Más tarde cuando le platicaba a su papá del gran logro del día, reflexionamos acerca de lo rápido que pasa el tiempo. Me decía que es impresionante como un día decidió que hablaría y desde entonces tiene 2 o 3 palabras nuevas en su vocabulario por día, cada día es más independiente y ahora nos encontramos en la fase en la que él quiere y “puede” hacer todo solo.

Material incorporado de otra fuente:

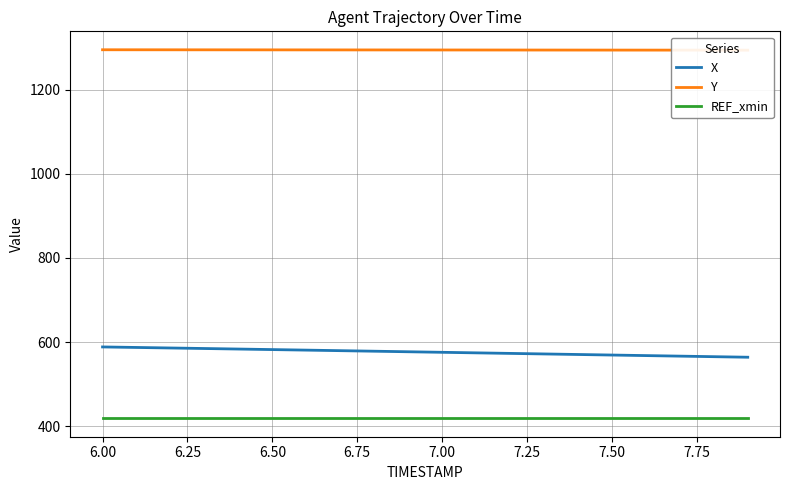

Which series has the largest range (max minus min)?

X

De pronto ya no es el bebé vulnerable que nos necesita para absolutamente todo, cada día se vuelve más independiente y quiere esa libertad que le proporciona el poder elegir. Y nuestra tarea como padres es permitirle crecer, permitirle explorar, permitirle ser e intentar intervenir lo menos posible en su desarrollo natural.

¡Qué difícil es recordar que estamos aquí para ser guías! Que nuestra tarea es ayudarlo a crecer en un entorno lleno de amor, sí con límites claros pero respetando que es una persona independiente, que aunque ganas no nos faltan, no podemos tomar todas las decisiones por ellos.

Un día sin duda estaremos orgullosas de ellos y de nosotras por todo el camino recorrido, muy probablemente ese día nos daremos cuenta de que ellos nos han traído muchas más enseñanzas a nuestras vidas que las que nosotros les hemos dado. Y mientras tanto no nos queda de otra más que seguir acumulando experiencias, guardarlas en el corazón y en nuestra memoria y besarlos a cada instante que nos lo permitan, porque hasta eso cambiará y un día no muy lejano dirán “¡Mamá, no!” y solo podremos robarles unos pocos besos cada día.